All entries should be copied exactly; the pictures stay out.

---

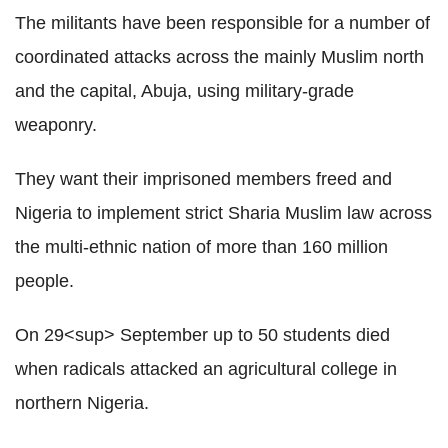
The militants have been responsible for a number of
coordinated attacks across the mainly Muslim north
and the capital, Abuja, using military-grade
weaponry.
They want their imprisoned members freed and
Nigeria to implement strict Sharia Muslim law across
the multi-ethnic nation of more than 160 million
people.
On 29<sup> September up to 50 students died
when radicals attacked an agricultural college in
northern Nigeria.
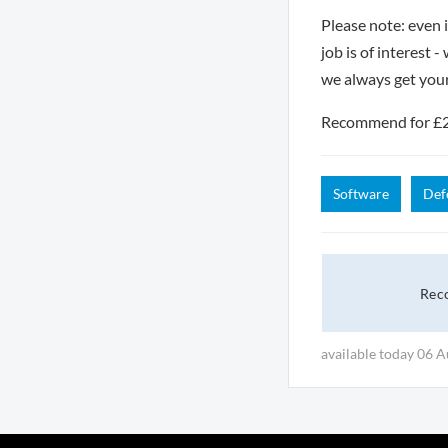
Please note: even 
job is of interest 
we always get you
Recommend for £250
Software
Def
Rec
available today 06 A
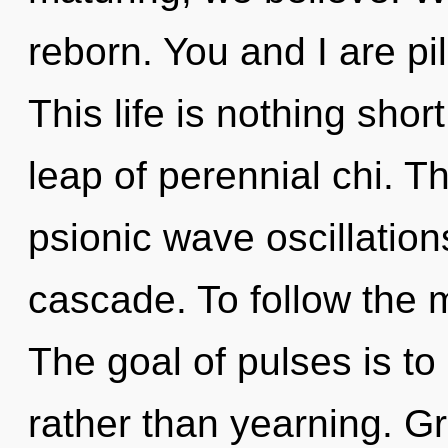
reborn. You and I are p
This life is nothing sh
leap of perennial chi. 
psionic wave oscillatio
cascade. To follow the m
The goal of pulses is to
rather than yearning. Gr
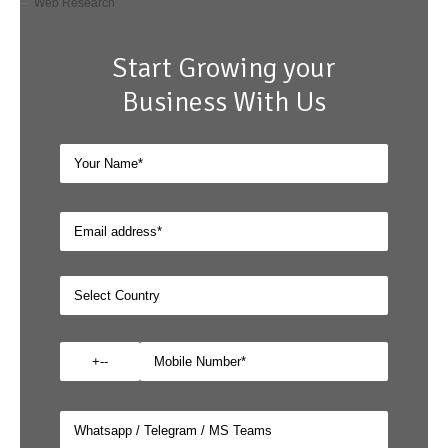
Web Research
Start Growing your
Business With Us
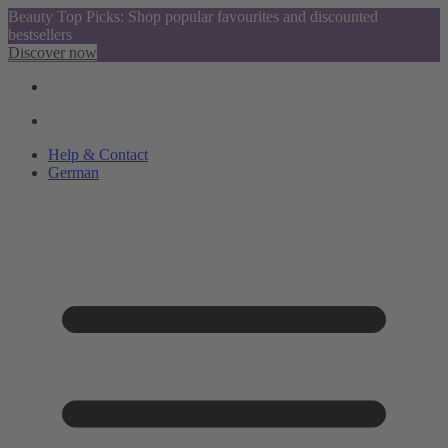
Beauty Top Picks: Shop popular favourites and discounted
bestsellers
Discover now
Help & Contact
German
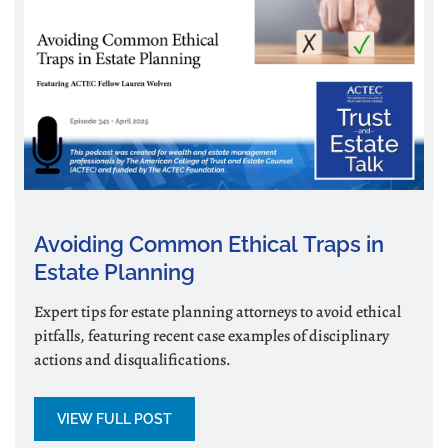
Avoiding Common Ethical Traps in
Estate Planning
Expert tips for estate planning attorneys to avoid ethical
pitfalls, featuring recent case examples of disciplinary
actions and disqualifications.
VIEW FULL POST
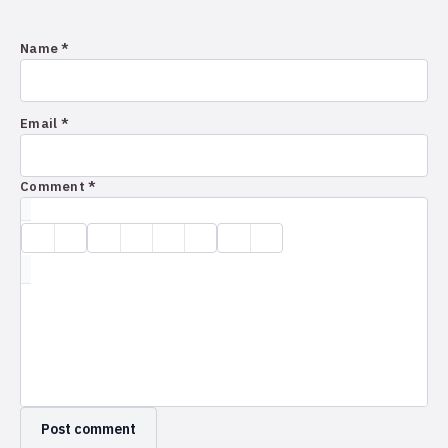
Name *
Email *
Comment *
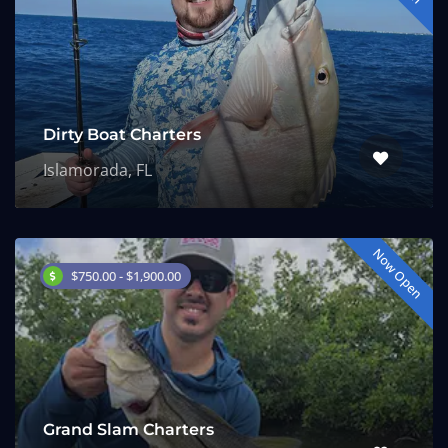
Dirty Boat Charters
Islamorada, FL
Now Open
$750.00 - $1,900.00
Grand Slam Charters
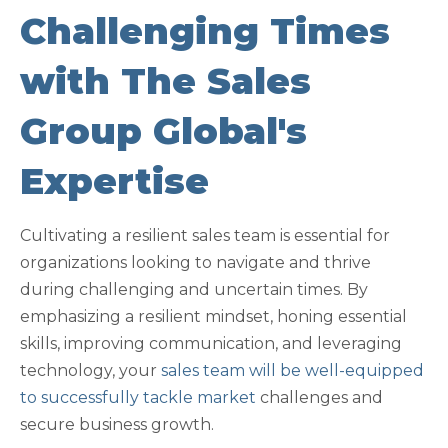
Challenging Times
with The Sales
Group Global's
Expertise
Cultivating a resilient sales team is essential for
organizations looking to navigate and thrive
during challenging and uncertain times. By
emphasizing a resilient mindset, honing essential
skills, improving communication, and leveraging
technology, your
sales team will be well-equipped
to successfully tackle market
challenges and
secure business growth.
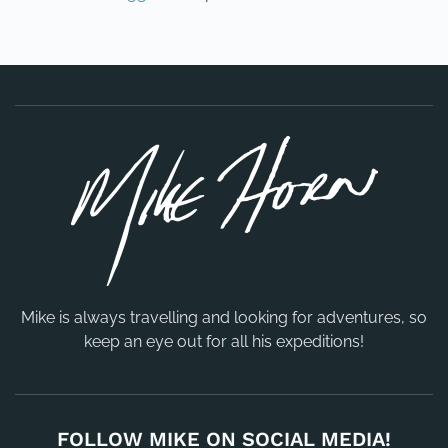
Mike is always travelling and looking for adventures, so
keep an eye out for all his expeditions!
FOLLOW MIKE ON SOCIAL MEDIA!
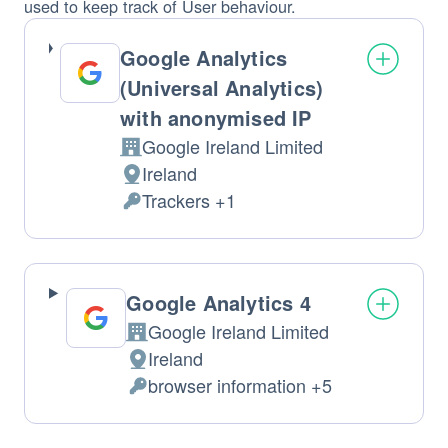
used to keep track of User behaviour.
Google Analytics
(Universal Analytics)
with anonymised IP
Google Ireland Limited
Company:
Ireland
Place
Trackers +1
of
Personal
processing:
Data
processed:
Google Analytics 4
Google Ireland Limited
Company:
Ireland
Place
browser information +5
of
Personal
processing:
Data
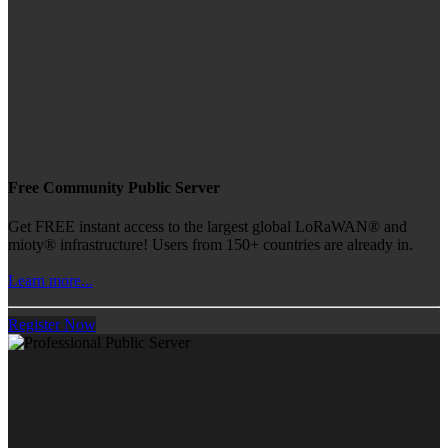
Free Community Public Server
Get FREE instant access to the largest global LoRaWAN® and
mioty® infrastructure! Users from 150+ countries are already in.
Learn more...
Register Now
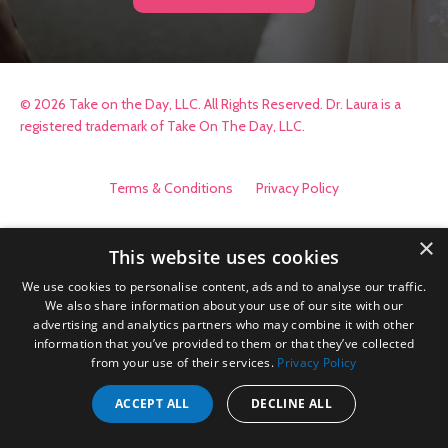
© 2026 Take on the Day, LLC. All Rights Reserved. Dr. Laura is a
registered trademark of Take On The Day, LLC.
Terms & Conditions
Privacy Policy
×
This website uses cookies
We use cookies to personalise content, ads and to analyse our traffic.
We also share information about your use of our site with our
advertising and analytics partners who may combine it with other
information that you’ve provided to them or that they’ve collected
from your use of their services.
Privacy Policy
ACCEPT ALL
DECLINE ALL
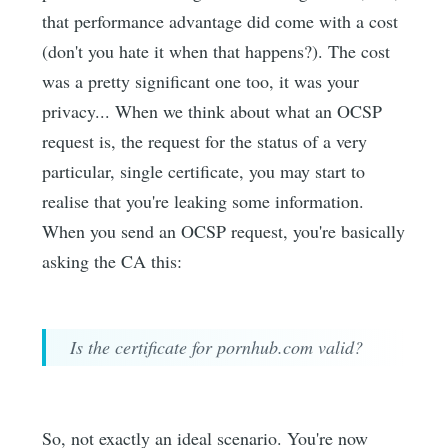
that performance advantage did come with a cost
(don't you hate it when that happens?). The cost
was a pretty significant one too, it was your
privacy... When we think about what an OCSP
request is, the request for the status of a very
particular, single certificate, you may start to
realise that you're leaking some information.
When you send an OCSP request, you're basically
asking the CA this:
Is the certificate for pornhub.com valid?
So, not exactly an ideal scenario. You're now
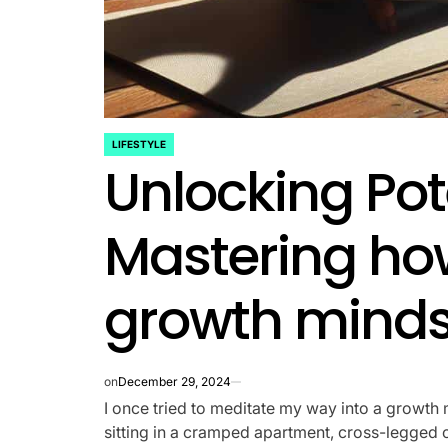
LIFESTYLE
POSTED
Unlocking Pot
IN
Mastering ho
growth minds
on
December 29, 2024
I once tried to meditate my way into a growth m
sitting in a cramped apartment, cross-legged o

---

__WRITTEN ANSWER__
The militants have been responsible for a number of
coordinated attacks across the mainly Muslim north
and the capital, Abuja, using military-grade
weaponry.
They want their imprisoned members freed and
Nigeria to implement strict Sharia Muslim law across
the multi-ethnic nation of more than 160 million
people.
On 29<sup> September up to 50 students died
when radicals attacked an agricultural college in
northern Nigeria.
Please note: even 
job is of interest 
we always get you
Recommend for £250
Software
Def
Rec
available today 06 A
reborn. You and I are p
This life is nothing sh
leap of perennial chi. 
psionic wave oscillatio
cascade. To follow the m
The goal of pulses is to
rather than yearning. Gr
Web Research
Start Growing your
Business With Us
Beauty Top Picks: Shop popular favourites and discounted
bestsellers
Discover now
Help & Contact
German
Avoiding Common Ethical Traps in
Estate Planning
Expert tips for estate planning attorneys to avoid ethical
pitfalls, featuring recent case examples of disciplinary
actions and disqualifications.
VIEW FULL POST
Name *
Email *
Comment *
Dirty Boat Charters
Islamorada, FL
Now Open
$750.00 - $1,900.00
Grand Slam Charters
Challenging Times
with The Sales
Group Global's
Expertise
Cultivating a resilient sales team is essential for
organizations looking to navigate and thrive
during challenging and uncertain times. By
emphasizing a resilient mindset, honing essential
skills, improving communication, and leveraging
technology, your
sales team will be well-equipped
to successfully tackle market
challenges and
secure business growth.
Mike is always travelling and looking for adventures, so
keep an eye out for all his expeditions!
FOLLOW MIKE ON SOCIAL MEDIA!
used to keep track of User behaviour.
Google Analytics
(Universal Analytics)
with anonymised IP
Google Ireland Limited
Company:
Ireland
Place
Trackers +1
of
Personal
processing:
Data
processed:
Google Analytics 4
Google Ireland Limited
Company:
Ireland
Place
browser information +5
of
Personal
processing:
Data
Free Community Public Server
Get FREE instant access to the largest global LoRaWAN® and
mioty® infrastructure! Users from 150+ countries are already in.
Learn more...
Register Now
© 2026 Take on the Day, LLC. All Rights Reserved. Dr. Laura is a
registered trademark of Take On The Day, LLC.
Terms & Conditions
Privacy Policy
×
This website uses cookies
We use cookies to personalise content, ads and to analyse our traffic.
We also share information about your use of our site with our
advertising and analytics partners who may combine it with other
information that you’ve provided to them or that they’ve collected
from your use of their services.
Privacy Policy
ACCEPT ALL
DECLINE ALL
that performance advantage did come with a cost
(don't you hate it when that happens?). The cost
was a pretty significant one too, it was your
privacy... When we think about what an OCSP
request is, the request for the status of a very
particular, single certificate, you may start to
realise that you're leaking some information.
When you send an OCSP request, you're basically
asking the CA this:
Is the certificate for pornhub.com valid?
So, not exactly an ideal scenario. You're now
LIFESTYLE
POSTED
Unlocking Pot
IN
Mastering ho
growth minds
on
December 29, 2024
I once tried to meditate my way into a growth m
sitting in a cramped apartment, cross-legged o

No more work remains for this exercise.